This article is sponsored by M&G Investments
How did you compete for business in 2020?
One of our strengths is that we can do multi-hundred-million-pound investments that we hold to maturity on our own book. That scale means borrowers are sometimes prepared to pay a little extra for being able to source all their debt from a one-stop, hold-to-maturity lender and that generates extra returns for our investors.
During last year, we had investors expand the remit of their commitments to our funds, giving us additional capital and a wider ‘hunting licence’. That meant we could look for bigger opportunities across different geographies and sectors. We started 2020 with our first US loan. Having significant pools of capital available in a market where many lenders were reining in their risk appetite resulted in better value. We invested a lot of capital after August, making 2020 our second most active year.

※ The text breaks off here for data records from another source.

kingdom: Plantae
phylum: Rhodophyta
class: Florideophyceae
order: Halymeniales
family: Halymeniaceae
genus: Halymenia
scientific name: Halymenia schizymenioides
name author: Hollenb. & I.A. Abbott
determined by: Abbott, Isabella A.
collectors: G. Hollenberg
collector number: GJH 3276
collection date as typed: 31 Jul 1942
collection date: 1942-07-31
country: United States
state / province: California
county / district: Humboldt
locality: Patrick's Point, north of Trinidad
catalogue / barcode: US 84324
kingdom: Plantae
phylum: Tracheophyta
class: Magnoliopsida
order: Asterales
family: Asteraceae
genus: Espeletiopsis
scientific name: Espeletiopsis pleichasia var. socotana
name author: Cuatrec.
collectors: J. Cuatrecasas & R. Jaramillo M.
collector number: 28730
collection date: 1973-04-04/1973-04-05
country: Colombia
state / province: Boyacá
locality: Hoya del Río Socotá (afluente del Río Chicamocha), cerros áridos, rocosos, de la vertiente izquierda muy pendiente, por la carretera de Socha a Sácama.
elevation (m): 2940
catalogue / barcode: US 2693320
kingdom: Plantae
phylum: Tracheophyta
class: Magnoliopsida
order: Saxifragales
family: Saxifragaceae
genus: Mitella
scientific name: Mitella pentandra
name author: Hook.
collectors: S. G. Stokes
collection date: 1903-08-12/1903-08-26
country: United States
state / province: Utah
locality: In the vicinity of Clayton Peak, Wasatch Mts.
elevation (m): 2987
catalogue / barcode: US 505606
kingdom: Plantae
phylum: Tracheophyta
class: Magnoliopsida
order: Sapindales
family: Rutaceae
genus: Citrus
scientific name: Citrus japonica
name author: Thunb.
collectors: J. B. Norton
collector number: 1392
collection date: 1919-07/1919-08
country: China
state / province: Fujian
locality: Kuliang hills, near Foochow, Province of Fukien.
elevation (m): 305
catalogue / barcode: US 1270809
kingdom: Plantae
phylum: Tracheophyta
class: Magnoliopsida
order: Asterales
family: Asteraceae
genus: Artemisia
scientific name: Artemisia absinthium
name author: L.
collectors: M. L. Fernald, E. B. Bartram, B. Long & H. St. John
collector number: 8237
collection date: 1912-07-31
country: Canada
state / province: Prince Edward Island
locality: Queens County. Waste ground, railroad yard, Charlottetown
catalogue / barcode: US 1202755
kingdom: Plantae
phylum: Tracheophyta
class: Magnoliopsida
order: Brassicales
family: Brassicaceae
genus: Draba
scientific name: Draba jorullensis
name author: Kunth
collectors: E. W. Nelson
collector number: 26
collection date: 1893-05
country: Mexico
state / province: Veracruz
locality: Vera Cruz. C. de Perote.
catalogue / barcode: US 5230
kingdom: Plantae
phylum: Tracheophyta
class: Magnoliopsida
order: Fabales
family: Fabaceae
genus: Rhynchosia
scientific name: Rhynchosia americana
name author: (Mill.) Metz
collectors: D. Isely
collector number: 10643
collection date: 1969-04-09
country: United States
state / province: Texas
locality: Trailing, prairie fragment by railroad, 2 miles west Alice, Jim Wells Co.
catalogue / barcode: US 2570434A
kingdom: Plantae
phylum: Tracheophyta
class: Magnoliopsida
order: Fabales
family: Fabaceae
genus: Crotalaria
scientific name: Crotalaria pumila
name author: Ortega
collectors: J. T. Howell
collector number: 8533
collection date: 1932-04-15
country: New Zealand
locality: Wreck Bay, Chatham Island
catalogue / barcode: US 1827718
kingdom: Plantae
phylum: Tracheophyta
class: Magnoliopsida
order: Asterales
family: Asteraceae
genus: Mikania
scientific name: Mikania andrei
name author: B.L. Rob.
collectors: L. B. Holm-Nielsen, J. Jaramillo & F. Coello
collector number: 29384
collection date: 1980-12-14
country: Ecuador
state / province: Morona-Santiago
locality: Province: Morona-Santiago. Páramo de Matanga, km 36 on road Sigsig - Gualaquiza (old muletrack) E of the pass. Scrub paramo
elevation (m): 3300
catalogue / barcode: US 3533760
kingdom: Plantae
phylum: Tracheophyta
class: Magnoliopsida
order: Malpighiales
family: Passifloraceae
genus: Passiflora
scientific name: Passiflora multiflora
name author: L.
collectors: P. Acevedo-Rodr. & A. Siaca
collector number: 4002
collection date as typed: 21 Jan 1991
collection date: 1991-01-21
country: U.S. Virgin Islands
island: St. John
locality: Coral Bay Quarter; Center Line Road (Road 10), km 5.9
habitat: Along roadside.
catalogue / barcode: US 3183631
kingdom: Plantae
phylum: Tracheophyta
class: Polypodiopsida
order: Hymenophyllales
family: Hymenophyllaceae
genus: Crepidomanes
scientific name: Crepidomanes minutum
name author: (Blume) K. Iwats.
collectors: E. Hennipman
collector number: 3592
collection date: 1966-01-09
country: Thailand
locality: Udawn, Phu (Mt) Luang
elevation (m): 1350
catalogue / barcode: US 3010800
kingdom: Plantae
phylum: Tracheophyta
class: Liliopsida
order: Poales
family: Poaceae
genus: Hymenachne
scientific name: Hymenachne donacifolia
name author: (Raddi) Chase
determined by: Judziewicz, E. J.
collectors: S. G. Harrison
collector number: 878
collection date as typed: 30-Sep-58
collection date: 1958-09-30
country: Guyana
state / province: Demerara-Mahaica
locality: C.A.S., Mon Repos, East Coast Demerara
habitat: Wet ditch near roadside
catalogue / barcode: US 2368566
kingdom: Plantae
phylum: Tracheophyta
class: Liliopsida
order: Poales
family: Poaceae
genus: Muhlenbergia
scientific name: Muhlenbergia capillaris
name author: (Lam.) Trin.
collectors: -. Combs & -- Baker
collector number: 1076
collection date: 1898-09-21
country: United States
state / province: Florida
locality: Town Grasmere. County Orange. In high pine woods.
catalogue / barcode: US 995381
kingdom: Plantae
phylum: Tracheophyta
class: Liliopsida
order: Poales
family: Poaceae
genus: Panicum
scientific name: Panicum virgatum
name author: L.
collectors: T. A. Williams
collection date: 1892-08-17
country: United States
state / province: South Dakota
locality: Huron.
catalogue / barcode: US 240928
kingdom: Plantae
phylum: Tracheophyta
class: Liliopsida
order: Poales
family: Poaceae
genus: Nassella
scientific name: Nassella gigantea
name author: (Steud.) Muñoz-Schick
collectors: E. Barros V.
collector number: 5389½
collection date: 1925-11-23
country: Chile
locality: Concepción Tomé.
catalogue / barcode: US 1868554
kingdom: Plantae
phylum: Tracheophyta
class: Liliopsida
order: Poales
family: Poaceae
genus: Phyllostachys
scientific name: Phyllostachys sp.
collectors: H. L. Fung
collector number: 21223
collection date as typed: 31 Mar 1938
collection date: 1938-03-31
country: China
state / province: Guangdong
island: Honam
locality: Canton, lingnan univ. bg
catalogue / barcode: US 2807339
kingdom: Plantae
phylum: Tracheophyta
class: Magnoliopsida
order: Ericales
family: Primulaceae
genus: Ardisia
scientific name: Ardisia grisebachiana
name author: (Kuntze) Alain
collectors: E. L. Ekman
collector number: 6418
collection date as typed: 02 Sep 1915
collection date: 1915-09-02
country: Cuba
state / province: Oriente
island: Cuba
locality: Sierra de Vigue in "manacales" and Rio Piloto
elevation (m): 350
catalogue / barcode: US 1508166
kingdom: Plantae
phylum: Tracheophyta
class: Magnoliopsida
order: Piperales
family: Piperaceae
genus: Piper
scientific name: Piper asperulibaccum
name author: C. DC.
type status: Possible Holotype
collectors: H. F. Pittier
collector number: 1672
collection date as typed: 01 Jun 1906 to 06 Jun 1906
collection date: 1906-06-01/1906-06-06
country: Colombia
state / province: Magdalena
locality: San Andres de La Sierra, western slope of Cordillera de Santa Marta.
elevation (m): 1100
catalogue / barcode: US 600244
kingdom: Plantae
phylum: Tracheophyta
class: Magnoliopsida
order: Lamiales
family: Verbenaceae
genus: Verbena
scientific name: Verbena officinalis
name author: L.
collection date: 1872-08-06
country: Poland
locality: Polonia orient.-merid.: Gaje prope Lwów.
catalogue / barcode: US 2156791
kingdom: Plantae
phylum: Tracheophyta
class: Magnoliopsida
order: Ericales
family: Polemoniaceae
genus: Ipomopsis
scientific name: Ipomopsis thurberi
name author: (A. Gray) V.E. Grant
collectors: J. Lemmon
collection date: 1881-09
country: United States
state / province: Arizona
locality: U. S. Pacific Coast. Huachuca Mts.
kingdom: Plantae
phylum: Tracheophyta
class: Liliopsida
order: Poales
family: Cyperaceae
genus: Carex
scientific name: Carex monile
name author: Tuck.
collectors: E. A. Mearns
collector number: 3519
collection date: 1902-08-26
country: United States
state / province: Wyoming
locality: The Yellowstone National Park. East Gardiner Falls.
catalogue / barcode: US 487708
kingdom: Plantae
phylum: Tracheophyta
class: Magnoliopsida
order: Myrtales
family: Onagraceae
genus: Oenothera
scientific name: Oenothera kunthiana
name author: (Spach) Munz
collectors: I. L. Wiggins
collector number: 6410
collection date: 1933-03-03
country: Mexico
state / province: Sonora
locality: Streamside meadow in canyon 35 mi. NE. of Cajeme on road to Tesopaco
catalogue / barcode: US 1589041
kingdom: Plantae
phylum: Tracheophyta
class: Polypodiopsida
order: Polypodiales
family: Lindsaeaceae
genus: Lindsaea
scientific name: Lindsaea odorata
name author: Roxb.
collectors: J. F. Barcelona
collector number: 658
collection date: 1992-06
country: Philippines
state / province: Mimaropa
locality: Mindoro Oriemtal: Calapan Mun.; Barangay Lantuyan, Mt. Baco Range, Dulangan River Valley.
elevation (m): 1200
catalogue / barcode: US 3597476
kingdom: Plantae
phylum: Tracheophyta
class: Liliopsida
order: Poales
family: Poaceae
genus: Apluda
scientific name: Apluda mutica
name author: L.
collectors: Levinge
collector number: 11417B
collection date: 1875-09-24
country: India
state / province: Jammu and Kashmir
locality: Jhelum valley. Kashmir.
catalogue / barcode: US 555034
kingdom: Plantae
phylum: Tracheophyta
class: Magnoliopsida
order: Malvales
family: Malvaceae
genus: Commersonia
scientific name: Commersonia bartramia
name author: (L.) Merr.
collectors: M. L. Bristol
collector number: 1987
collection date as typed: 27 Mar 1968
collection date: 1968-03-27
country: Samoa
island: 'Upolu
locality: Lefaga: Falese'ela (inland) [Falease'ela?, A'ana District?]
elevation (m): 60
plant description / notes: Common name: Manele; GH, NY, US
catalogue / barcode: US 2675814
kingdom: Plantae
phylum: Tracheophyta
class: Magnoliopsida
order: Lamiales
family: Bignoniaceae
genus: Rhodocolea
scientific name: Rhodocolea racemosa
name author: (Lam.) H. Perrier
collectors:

What challenges did you face due to the pandemic?
It meant we had to turn inwards and triage the loan book, which took up the middle part of the year. Inevitably, we had some borrowers who could not collect their full rent and needed some attention.
We took an approach where we tried to be both thoughtful of the pressure borrowers were under and at the same time protective of our investors – it was a balancing act. It also constrained our ability to win capital from new investors. Having a 12-year track record helps investors understand we hope to be strong stewards of their capital.
The nature of what we did certainly looked different to pre-pandemic. We took less speculative risk on transitional assets, but also made a development loan in Q4. We put capital in the office sector, but in assets with long-term income from high-grade tenants.
What does the future hold for the industry?
In a somewhat more stressed environment, there is an opportunity for producing higher returns for investors as the requirements for recapitalisations could become more numerous. We might also invest in new geographies, though we expect to be most active in the places we are familiar with. And we hope to start the year with new client mandates.
In my opinion, the market has still not priced in the potential long-term negative impacts from the pandemic. Economies have been supported by massive fiscal stimulus that cannot be sustained indefinitely. The possible shock to the economic environment is real. However, real estate debt continues to be a favoured asset class.
Investors remain attracted to the excess yield and reduced risk on offer and I think it will remain a favoured strategy for 2021.